» **EXERCISE OBJECTIVE**: Each record below should appear again exactly as written.

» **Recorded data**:

================

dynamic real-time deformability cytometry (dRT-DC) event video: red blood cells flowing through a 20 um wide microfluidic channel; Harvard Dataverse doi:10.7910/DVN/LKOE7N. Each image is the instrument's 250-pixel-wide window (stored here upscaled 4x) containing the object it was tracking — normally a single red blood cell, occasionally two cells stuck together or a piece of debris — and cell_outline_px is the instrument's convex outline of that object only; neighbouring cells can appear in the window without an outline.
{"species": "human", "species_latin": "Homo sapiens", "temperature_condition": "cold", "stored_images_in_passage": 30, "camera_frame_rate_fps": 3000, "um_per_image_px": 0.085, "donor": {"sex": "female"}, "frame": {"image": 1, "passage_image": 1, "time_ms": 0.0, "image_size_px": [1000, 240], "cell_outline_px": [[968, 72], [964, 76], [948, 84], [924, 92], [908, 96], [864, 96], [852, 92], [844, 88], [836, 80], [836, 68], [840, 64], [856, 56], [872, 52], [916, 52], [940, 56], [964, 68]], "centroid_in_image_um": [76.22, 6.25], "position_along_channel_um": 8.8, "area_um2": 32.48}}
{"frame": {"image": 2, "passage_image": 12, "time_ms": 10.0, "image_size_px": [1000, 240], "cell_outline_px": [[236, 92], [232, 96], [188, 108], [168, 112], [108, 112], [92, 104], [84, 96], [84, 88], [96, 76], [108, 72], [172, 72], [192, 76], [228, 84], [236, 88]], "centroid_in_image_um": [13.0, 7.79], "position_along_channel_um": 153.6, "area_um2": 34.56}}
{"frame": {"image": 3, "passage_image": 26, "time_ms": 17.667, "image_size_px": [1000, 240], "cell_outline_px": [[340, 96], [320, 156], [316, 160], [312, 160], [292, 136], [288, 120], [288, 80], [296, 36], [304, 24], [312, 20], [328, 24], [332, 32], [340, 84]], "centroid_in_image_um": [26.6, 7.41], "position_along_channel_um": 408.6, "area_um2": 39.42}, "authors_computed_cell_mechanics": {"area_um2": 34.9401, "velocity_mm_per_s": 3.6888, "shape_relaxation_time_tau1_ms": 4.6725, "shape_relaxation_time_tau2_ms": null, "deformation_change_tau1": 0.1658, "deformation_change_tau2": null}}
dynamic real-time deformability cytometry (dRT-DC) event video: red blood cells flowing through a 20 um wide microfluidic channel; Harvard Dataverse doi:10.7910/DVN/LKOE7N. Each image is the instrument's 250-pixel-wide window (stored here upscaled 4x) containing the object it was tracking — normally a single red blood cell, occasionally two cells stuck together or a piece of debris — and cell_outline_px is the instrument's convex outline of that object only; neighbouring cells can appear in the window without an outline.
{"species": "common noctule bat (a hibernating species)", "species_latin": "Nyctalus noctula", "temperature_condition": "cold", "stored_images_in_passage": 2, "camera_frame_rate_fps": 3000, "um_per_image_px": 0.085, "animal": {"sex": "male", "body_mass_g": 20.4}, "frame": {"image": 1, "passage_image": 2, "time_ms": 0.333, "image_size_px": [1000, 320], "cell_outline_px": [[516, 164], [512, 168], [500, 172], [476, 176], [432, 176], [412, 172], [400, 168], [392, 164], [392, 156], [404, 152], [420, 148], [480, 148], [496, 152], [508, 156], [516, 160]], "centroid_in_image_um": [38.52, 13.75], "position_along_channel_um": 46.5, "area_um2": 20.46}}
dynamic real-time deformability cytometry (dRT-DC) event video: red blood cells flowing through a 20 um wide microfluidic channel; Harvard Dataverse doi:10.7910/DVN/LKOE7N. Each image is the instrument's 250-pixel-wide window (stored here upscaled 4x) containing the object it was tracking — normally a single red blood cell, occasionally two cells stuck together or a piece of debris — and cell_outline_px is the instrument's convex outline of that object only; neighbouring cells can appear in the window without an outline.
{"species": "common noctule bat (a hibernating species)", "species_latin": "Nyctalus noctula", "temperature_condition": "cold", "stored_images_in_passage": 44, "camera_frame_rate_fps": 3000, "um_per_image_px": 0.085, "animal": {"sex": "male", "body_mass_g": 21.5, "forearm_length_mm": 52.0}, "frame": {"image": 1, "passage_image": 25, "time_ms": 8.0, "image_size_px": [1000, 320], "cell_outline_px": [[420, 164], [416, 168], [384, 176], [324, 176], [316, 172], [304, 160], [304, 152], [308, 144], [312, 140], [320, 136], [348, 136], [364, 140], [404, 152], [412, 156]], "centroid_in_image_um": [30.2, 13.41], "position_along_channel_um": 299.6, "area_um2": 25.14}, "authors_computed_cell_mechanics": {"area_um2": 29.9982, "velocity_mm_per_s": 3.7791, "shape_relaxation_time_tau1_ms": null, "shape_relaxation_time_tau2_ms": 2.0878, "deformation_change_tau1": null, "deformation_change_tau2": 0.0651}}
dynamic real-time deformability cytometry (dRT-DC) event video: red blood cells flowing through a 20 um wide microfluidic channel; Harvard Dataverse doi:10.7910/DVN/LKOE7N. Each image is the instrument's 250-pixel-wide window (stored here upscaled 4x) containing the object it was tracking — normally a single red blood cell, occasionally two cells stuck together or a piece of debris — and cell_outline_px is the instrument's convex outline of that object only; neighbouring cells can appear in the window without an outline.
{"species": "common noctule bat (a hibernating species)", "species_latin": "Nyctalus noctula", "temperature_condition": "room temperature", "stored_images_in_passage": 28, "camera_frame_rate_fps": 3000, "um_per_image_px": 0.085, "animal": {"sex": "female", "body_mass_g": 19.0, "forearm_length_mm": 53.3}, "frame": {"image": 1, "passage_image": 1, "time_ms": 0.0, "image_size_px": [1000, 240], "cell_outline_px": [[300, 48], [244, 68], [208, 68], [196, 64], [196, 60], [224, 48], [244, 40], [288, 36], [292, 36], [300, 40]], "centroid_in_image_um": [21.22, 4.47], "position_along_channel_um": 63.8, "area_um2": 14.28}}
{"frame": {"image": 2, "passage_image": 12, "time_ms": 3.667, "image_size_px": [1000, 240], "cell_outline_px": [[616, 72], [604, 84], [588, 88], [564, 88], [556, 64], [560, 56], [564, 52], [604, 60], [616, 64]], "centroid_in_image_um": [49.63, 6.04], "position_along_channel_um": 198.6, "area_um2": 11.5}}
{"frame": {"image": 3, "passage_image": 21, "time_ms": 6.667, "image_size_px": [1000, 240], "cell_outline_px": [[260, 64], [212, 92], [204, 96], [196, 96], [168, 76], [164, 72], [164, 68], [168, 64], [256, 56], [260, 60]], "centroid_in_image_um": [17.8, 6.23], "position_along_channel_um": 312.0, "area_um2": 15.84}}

================

» **EXERCISE OUTPUT**:
dynamic real-time deformability cytometry (dRT-DC) event video: red blood cells flowing through a 20 um wide microfluidic channel; Harvard Dataverse doi:10.7910/DVN/LKOE7N. Each image is the instrument's 250-pixel-wide window (stored here upscaled 4x) containing the object it was tracking — normally a single red blood cell, occasionally two cells stuck together or a piece of debris — and cell_outline_px is the instrument's convex outline of that object only; neighbouring cells can appear in the window without an outline.
{"species": "human", "species_latin": "Homo sapiens", "temperature_condition": "cold", "stored_images_in_passage": 30, "camera_frame_rate_fps": 3000, "um_per_image_px": 0.085, "donor": {"sex": "female"}, "frame": {"image": 1, "passage_image": 1, "time_ms": 0.0, "image_size_px": [1000, 240], "cell_outline_px": [[968, 72], [964, 76], [948, 84], [924, 92], [908, 96], [864, 96], [852, 92], [844, 88], [836, 80], [836, 68], [840, 64], [856, 56], [872, 52], [916, 52], [940, 56], [964, 68]], "centroid_in_image_um": [76.22, 6.25], "position_along_channel_um": 8.8, "area_um2": 32.48}}
{"frame": {"image": 2, "passage_image": 12, "time_ms": 10.0, "image_size_px": [1000, 240], "cell_outline_px": [[236, 92], [232, 96], [188, 108], [168, 112], [108, 112], [92, 104], [84, 96], [84, 88], [96, 76], [108, 72], [172, 72], [192, 76], [228, 84], [236, 88]], "centroid_in_image_um": [13.0, 7.79], "position_along_channel_um": 153.6, "area_um2": 34.56}}
{"frame": {"image": 3, "passage_image": 26, "time_ms": 17.667, "image_size_px": [1000, 240], "cell_outline_px": [[340, 96], [320, 156], [316, 160], [312, 160], [292, 136], [288, 120], [288, 80], [296, 36], [304, 24], [312, 20], [328, 24], [332, 32], [340, 84]], "centroid_in_image_um": [26.6, 7.41], "position_along_channel_um": 408.6, "area_um2": 39.42}, "authors_computed_cell_mechanics": {"area_um2": 34.9401, "velocity_mm_per_s": 3.6888, "shape_relaxation_time_tau1_ms": 4.6725, "shape_relaxation_time_tau2_ms": null, "deformation_change_tau1": 0.1658, "deformation_change_tau2": null}}
dynamic real-time deformability cytometry (dRT-DC) event video: red blood cells flowing through a 20 um wide microfluidic channel; Harvard Dataverse doi:10.7910/DVN/LKOE7N. Each image is the instrument's 250-pixel-wide window (stored here upscaled 4x) containing the object it was tracking — normally a single red blood cell, occasionally two cells stuck together or a piece of debris — and cell_outline_px is the instrument's convex outline of that object only; neighbouring cells can appear in the window without an outline.
{"species": "common noctule bat (a hibernating species)", "species_latin": "Nyctalus noctula", "temperature_condition": "cold", "stored_images_in_passage": 2, "camera_frame_rate_fps": 3000, "um_per_image_px": 0.085, "animal": {"sex": "male", "body_mass_g": 20.4}, "frame": {"image": 1, "passage_image": 2, "time_ms": 0.333, "image_size_px": [1000, 320], "cell_outline_px": [[516, 164], [512, 168], [500, 172], [476, 176], [432, 176], [412, 172], [400, 168], [392, 164], [392, 156], [404, 152], [420, 148], [480, 148], [496, 152], [508, 156], [516, 160]], "centroid_in_image_um": [38.52, 13.75], "position_along_channel_um": 46.5, "area_um2": 20.46}}
dynamic real-time deformability cytometry (dRT-DC) event video: red blood cells flowing through a 20 um wide microfluidic channel; Harvard Dataverse doi:10.7910/DVN/LKOE7N. Each image is the instrument's 250-pixel-wide window (stored here upscaled 4x) containing the object it was tracking — normally a single red blood cell, occasionally two cells stuck together or a piece of debris — and cell_outline_px is the instrument's convex outline of that object only; neighbouring cells can appear in the window without an outline.
{"species": "common noctule bat (a hibernating species)", "species_latin": "Nyctalus noctula", "temperature_condition": "cold", "stored_images_in_passage": 44, "camera_frame_rate_fps": 3000, "um_per_image_px": 0.085, "animal": {"sex": "male", "body_mass_g": 21.5, "forearm_length_mm": 52.0}, "frame": {"image": 1, "passage_image": 25, "time_ms": 8.0, "image_size_px": [1000, 320], "cell_outline_px": [[420, 164], [416, 168], [384, 176], [324, 176], [316, 172], [304, 160], [304, 152], [308, 144], [312, 140], [320, 136], [348, 136], [364, 140], [404, 152], [412, 156]], "centroid_in_image_um": [30.2, 13.41], "position_along_channel_um": 299.6, "area_um2": 25.14}, "authors_computed_cell_mechanics": {"area_um2": 29.9982, "velocity_mm_per_s": 3.7791, "shape_relaxation_time_tau1_ms": null, "shape_relaxation_time_tau2_ms": 2.0878, "deformation_change_tau1": null, "deformation_change_tau2": 0.0651}}
dynamic real-time deformability cytometry (dRT-DC) event video: red blood cells flowing through a 20 um wide microfluidic channel; Harvard Dataverse doi:10.7910/DVN/LKOE7N. Each image is the instrument's 250-pixel-wide window (stored here upscaled 4x) containing the object it was tracking — normally a single red blood cell, occasionally two cells stuck together or a piece of debris — and cell_outline_px is the instrument's convex outline of that object only; neighbouring cells can appear in the window without an outline.
{"species": "common noctule bat (a hibernating species)", "species_latin": "Nyctalus noctula", "temperature_condition": "room temperature", "stored_images_in_passage": 28, "camera_frame_rate_fps": 3000, "um_per_image_px": 0.085, "animal": {"sex": "female", "body_mass_g": 19.0, "forearm_length_mm": 53.3}, "frame": {"image": 1, "passage_image": 1, "time_ms": 0.0, "image_size_px": [1000, 240], "cell_outline_px": [[300, 48], [244, 68], [208, 68], [196, 64], [196, 60], [224, 48], [244, 40], [288, 36], [292, 36], [300, 40]], "centroid_in_image_um": [21.22, 4.47], "position_along_channel_um": 63.8, "area_um2": 14.28}}
{"frame": {"image": 2, "passage_image": 12, "time_ms": 3.667, "image_size_px": [1000, 240], "cell_outline_px": [[616, 72], [604, 84], [588, 88], [564, 88], [556, 64], [560, 56], [564, 52], [604, 60], [616, 64]], "centroid_in_image_um": [49.63, 6.04], "position_along_channel_um": 198.6, "area_um2": 11.5}}
{"frame": {"image": 3, "passage_image": 21, "time_ms": 6.667, "image_size_px": [1000, 240], "cell_outline_px": [[260, 64], [212, 92], [204, 96], [196, 96], [168, 76], [164, 72], [164, 68], [168, 64], [256, 56], [260, 60]], "centroid_in_image_um": [17.8, 6.23], "position_along_channel_um": 312.0, "area_um2": 15.84}}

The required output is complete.